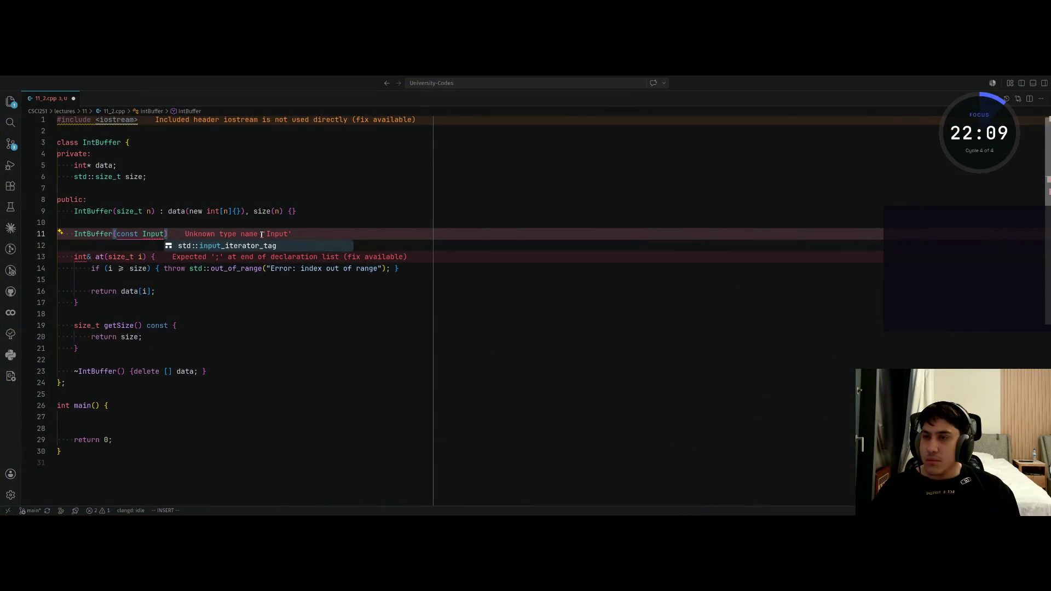
pyautogui.press('BackSpace')
pyautogui.press('BackSpace')
pyautogui.press('BackSpace')
pyautogui.write('np')
pyautogui.press('BackSpace')
pyautogui.write('t')
pyautogui.press('Tab')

## [Your assignment]
Check each line of the listing above for the string "write" and return those that contain it.

## [Output]
pyautogui.write('np')
pyautogui.write('t')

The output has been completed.